Please gather every line below that contains the word "Suominen" and copy each one in full.

Start of Extracted information

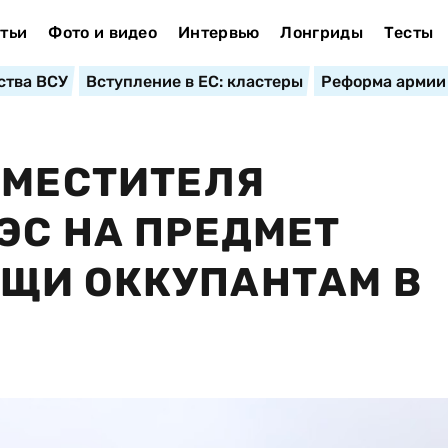
тьи
Фото и видео
Интервью
Лонгриды
Тесты
ства ВСУ
Вступление в ЕС: кластеры
Реформа армии
АМЕСТИТЕЛЯ
ЭС НА ПРЕДМЕТ
ЩИ ОККУПАНТАМ В
И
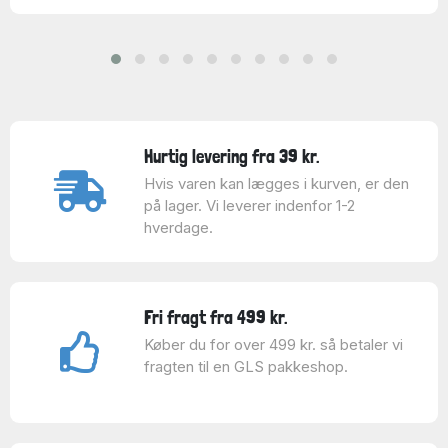
Hurtig levering fra 39 kr.
Hvis varen kan lægges i kurven, er den
på lager. Vi leverer indenfor 1-2
hverdage.
Fri fragt fra 499 kr.
Køber du for over 499 kr. så betaler vi
fragten til en GLS pakkeshop.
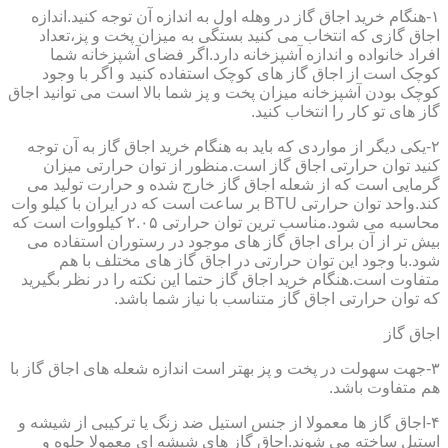
۱-هنگام خرید اجاق گاز در وهله اول به اندازه آن توجه کنید.اندازه
اجاق گازی که انتخاب می کنید بستگی به میزان پخت و پز،تعداد
افراد خانواده و اندازه آشپزخانه دارد.اگر فضای آشپزخانه شما
کوچک است از اجاق گاز های کوچک استفاده کنید و اگر با وجود
کوچک بودن آشپزخانه میزان پخت و پز شما بالا است می توانید اجاق
گاز های تو کار را انتخاب کنید.
۲-یکی دیگر از مواردی که باید به هنگام خرید اجاق گاز به آن توجه
کنید توان حرارتی اجاق گاز است.منظور از توان حرارتی میزان
گرمایی است که از شعله اجاق گاز خارج شده و حرارت تولید می
کند.واحد توان حرارتی BTU بر ساعت است که در ایران با کیلو وات
محاسبه می شود.مناسب ترین توان حرارتی ۲.۰۵ کیلووات است که
بیش تر از آن برای اجاق گاز های موجود در رستوران استفاده می
شود.با وجود این توان حرارتی در اجاق گاز های مختلف با هم
متفاوت است.هنگام خرید اجاق گاز حتما این نکته را در نظر بگیرید
که توان حرارتی اجاق گاز متناسب با نیاز شما باشد.
اجاق گاز
۳-جهت سهولت در پخت و پز بهتر است اندازه شعله های اجاق گاز با
هم متفاوت باشد.
۴-اجاق گاز ها معمولا از جنس استیل ضد زنگ یا ترکیبی از شیشه و
استیل ساخته می شوند.اجاق گاز های شیشه ای معمولا جلوه و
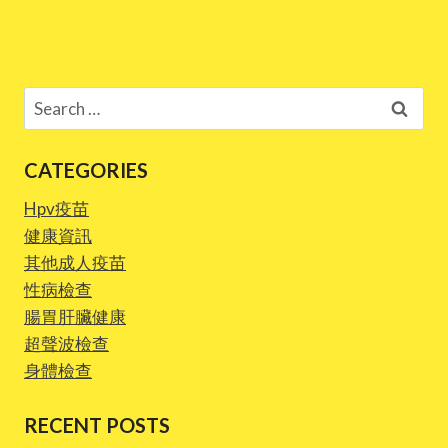
Search
for:
CATEGORIES
Hpv疫苗
健康資訊
其他成人疫苗
性病檢查
腸胃肝臟健康
超聲波檢查
身體檢查
RECENT POSTS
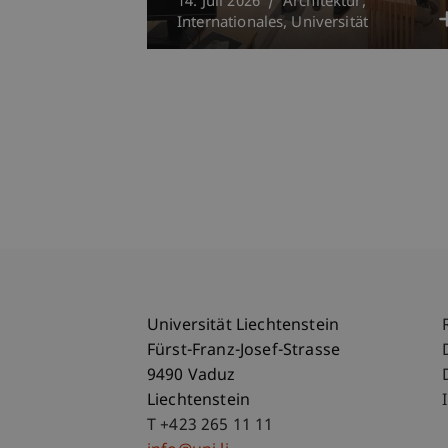
14. Juli 2026
Architektur
Internationales
Universität
Universität Liechtenstein
Fürst-Franz-Josef-Strasse
9490 Vaduz
Liechtenstein
T +423 265 11 11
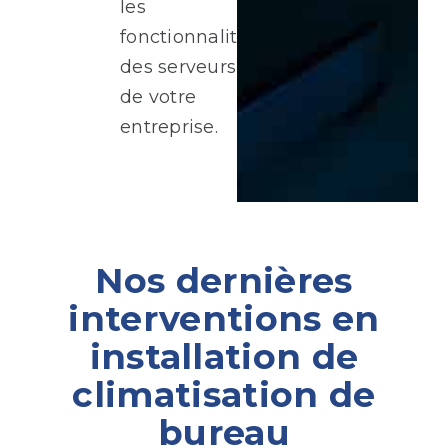
les
fonctionnalités
des serveurs
de votre
entreprise.
Nos dernières
interventions en
installation de
climatisation de
bureau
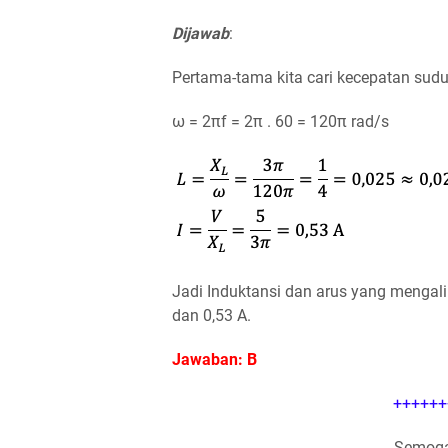
Dijawab
:
Pertama-tama kita cari kecepatan sudu
ω = 2πf = 2π . 60 = 120π rad/s
Jadi Induktansi dan arus yang mengali
dan 0,53 A.
Jawaban: B
++++++
Semoga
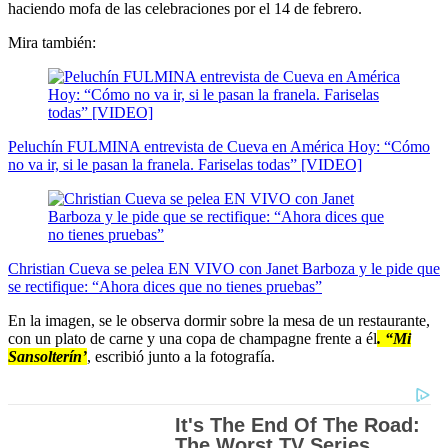
haciendo mofa de las celebraciones por el 14 de febrero.
Mira también:
Peluchín FULMINA entrevista de Cueva en América Hoy: “Cómo
no va ir, si le pasan la franela. Fariselas todas” [VIDEO]
Christian Cueva se pelea EN VIVO con Janet Barboza y le pide que
se rectifique: “Ahora dices que no tienes pruebas”
En la imagen, se le observa dormir sobre la mesa de un restaurante,
con un plato de carne y una copa de champagne frente a él
. “Mi
Sansolterín’
, escribió junto a la fotografía.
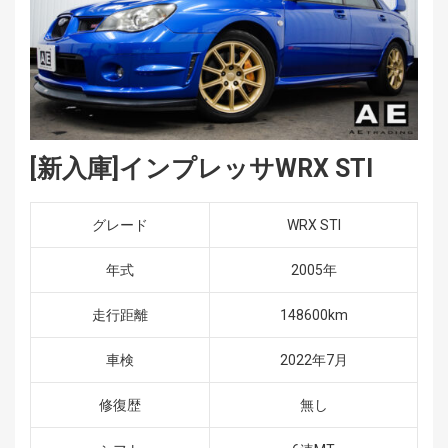
[新入庫]インプレッサWRX STI
グレード
WRX STI
年式
2005年
走行距離
148600km
車検
2022年7月
修復歴
無し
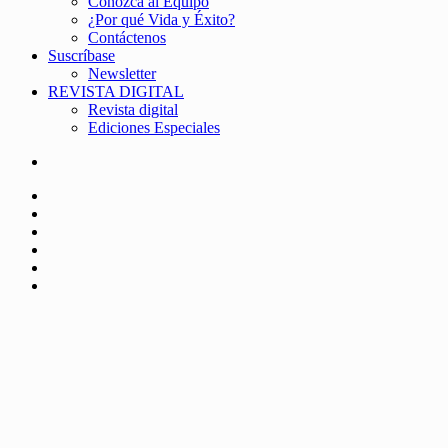
Conozca al Equipo
¿Por qué Vida y Éxito?
Contáctenos
Suscríbase
Newsletter
REVISTA DIGITAL
Revista digital
Ediciones Especiales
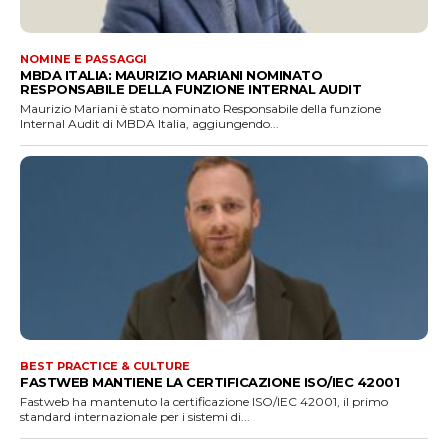
NOMINE E PASSAGGI
MBDA ITALIA: MAURIZIO MARIANI NOMINATO
RESPONSABILE DELLA FUNZIONE INTERNAL AUDIT
Maurizio Mariani è stato nominato Responsabile della funzione
Internal Audit di MBDA Italia, aggiungendo...
BEST PRACTICE & CULTURE
FASTWEB MANTIENE LA CERTIFICAZIONE ISO/IEC 42001
Fastweb ha mantenuto la certificazione ISO/IEC 42001, il primo
standard internazionale per i sistemi di...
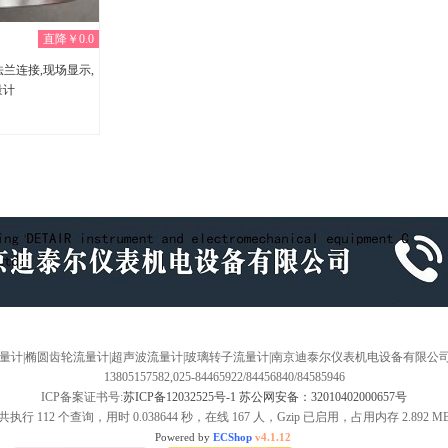
直降￥0.0
法兰连接,现场显示,
量计
浮子流量计|椭圆齿轮流量计|超声波流量计|玻璃转子流量计|南京迪泰尔仪表机电设备有限公司
13805157582,025-84465922/84456840/84585946
ICP备案证书号:
苏ICP备12032525号-1 苏公网安备：32010402000657号
共执行 112 个查询，用时 0.038644 秒，在线 167 人，Gzip 已启用，占用内存 2.892 M
Powered by
ECShop
v4.1.12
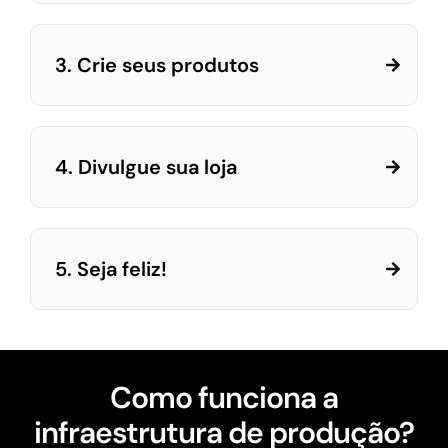
3. Crie seus produtos
4. Divulgue sua loja
5. Seja feliz!
Como funciona a
infraestrutura de produção?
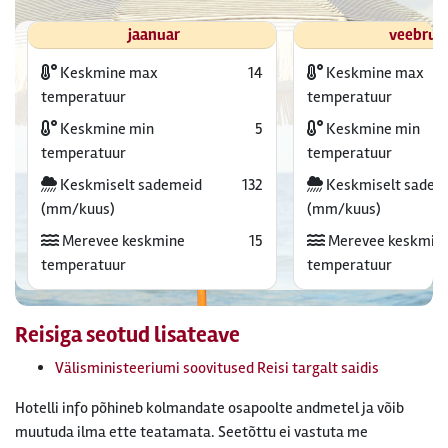
jaanuar
veebrua
Keskmine max
14
Keskmine max
temperatuur
temperatuur
Keskmine min
5
Keskmine min
temperatuur
temperatuur
Keskmiselt sademeid
132
Keskmiselt sadem
(mm/kuus)
(mm/kuus)
Merevee keskmine
15
Merevee keskmin
temperatuur
temperatuur
Reisiga seotud lisateave
Välisministeeriumi soovitused Reisi targalt saidis
Hotelli info põhineb kolmandate osapoolte andmetel ja võib
muutuda ilma ette teatamata. Seetõttu ei vastuta me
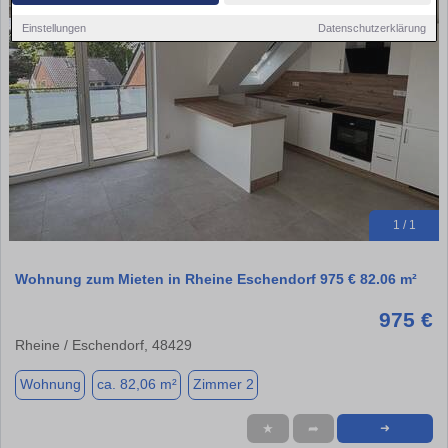
Einstellungen
Datenschutzerklärung
1 / 1
Wohnung zum Mieten in Rheine Eschendorf 975 € 82.06 m²
975 €
Rheine / Eschendorf, 48429
Wohnung
ca. 82,06 m²
Zimmer 2
★
➦
➜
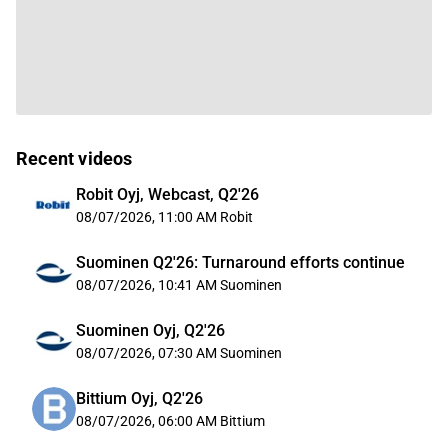
Recent videos
Robit Oyj, Webcast, Q2'26
08/07/2026, 11:00 AM
Robit
Suominen Q2'26: Turnaround efforts continue
08/07/2026, 10:41 AM
Suominen
Suominen Oyj, Q2'26
08/07/2026, 07:30 AM
Suominen
Bittium Oyj, Q2'26
08/07/2026, 06:00 AM
Bittium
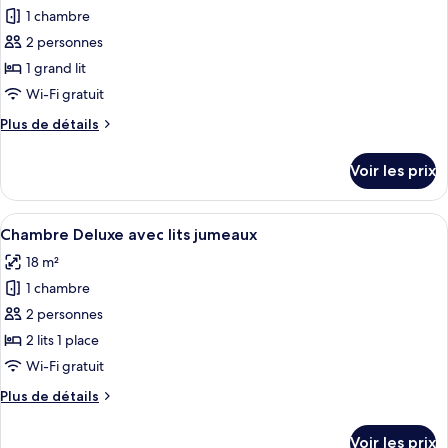
Room
1 chambre
photos
pour
2 personnes
ce
1 grand lit
type
Wi-Fi gratuit
de
Plus
Plus de détails
chambre :
de
Chambre
détails
Voir les prix
sur
Double
le
Deluxe
type
Afficher
Une chambre d’hôtel avec deux lits, un
9
de
Chambre Deluxe avec lits jumeaux
toutes
chambre
18 m²
Chambre
les
Double
1 chambre
photos
Deluxe
pour
2 personnes
ce
2 lits 1 place
type
Wi-Fi gratuit
de
Plus
Plus de détails
chambre :
de
Chambre
détails
Voir les prix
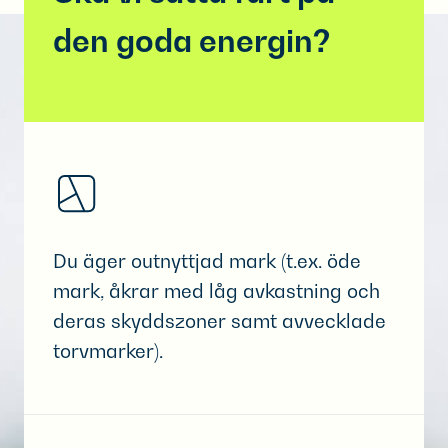
den goda energin?
Du äger outnyttjad mark (t.ex. öde
mark, åkrar med låg avkastning och
deras skyddszoner samt avvecklade
torvmarker).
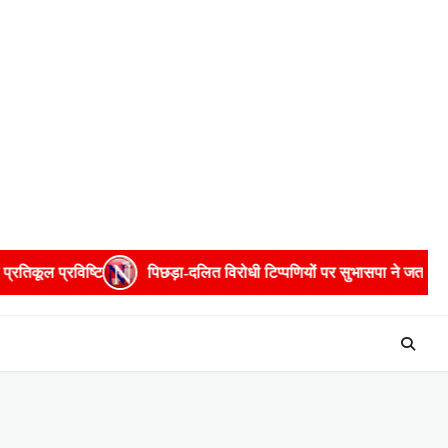
िछड़ा-दलित विरोधी टिप्पणियों पर सुभासपा ने जताई नाराजगी
नाबालिग से 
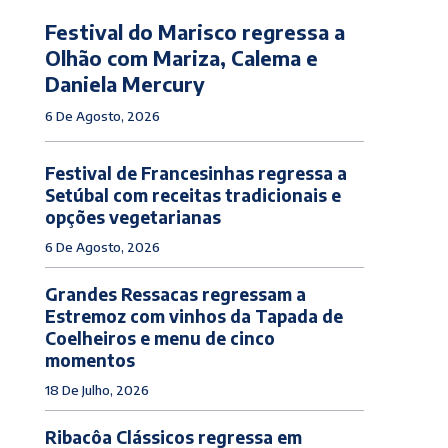
Festival do Marisco regressa a
Olhão com Mariza, Calema e
Daniela Mercury
6 De Agosto, 2026
Festival de Francesinhas regressa a
Setúbal com receitas tradicionais e
opções vegetarianas
6 De Agosto, 2026
Grandes Ressacas regressam a
Estremoz com vinhos da Tapada de
Coelheiros e menu de cinco
momentos
18 De Julho, 2026
Ribacôa Clássicos regressa em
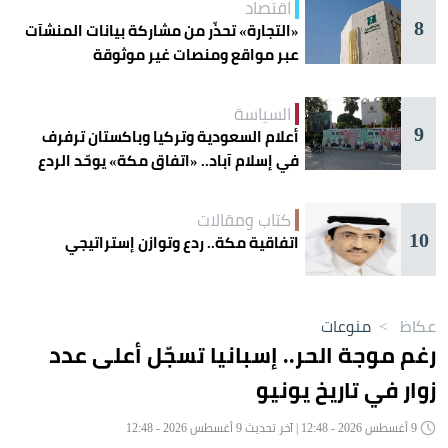
اقتصاد
8
«التجارة» تحذّر من مشاركة بيانات المنشآت
عبر مواقع ومنصات غير موثوقة
السياسة
9
أعلام السعودية وتركيا وباكستان ترفرف
في إسلام آباد.. «اتفاق مكة» يوحّد الردع
كتاب ومقالات
10
اتفاقية مكة.. ردع وتوازن إستراتيجي
عكاظ
>
منوعات
رغم موجة الحر.. إسبانيا تسجّل أعلى عدد
زوار في تاريخ يونيو
9 أغسطس 2026 - 12:48 | آخر تحديث 9 أغسطس 2026 - 12:48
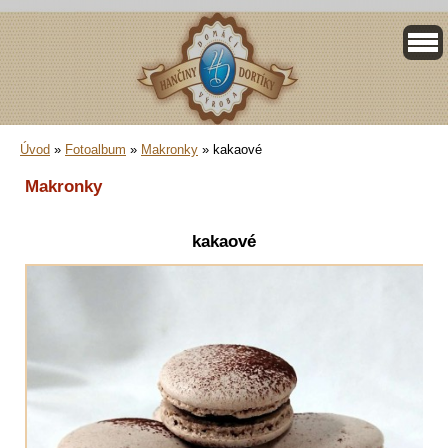
Úvod
»
Fotoalbum
»
Makronky
»
kakaové
Makronky
kakaové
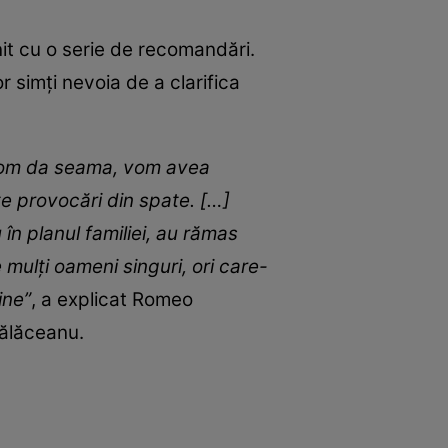
t cu o serie de recomandări.
r simți nevoia de a clarifica
e vom da seama, vom avea
te provocări din spate. […]
în planul familiei, au rămas
 mulţi oameni singuri, ori care-
ine”
, a explicat Romeo
Bălăceanu.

End of Extracted information

▶ _Your solution_
Suominen Q2'26: Turnaround efforts continue
Suominen
Suominen Oyj, Q2'26
Suominen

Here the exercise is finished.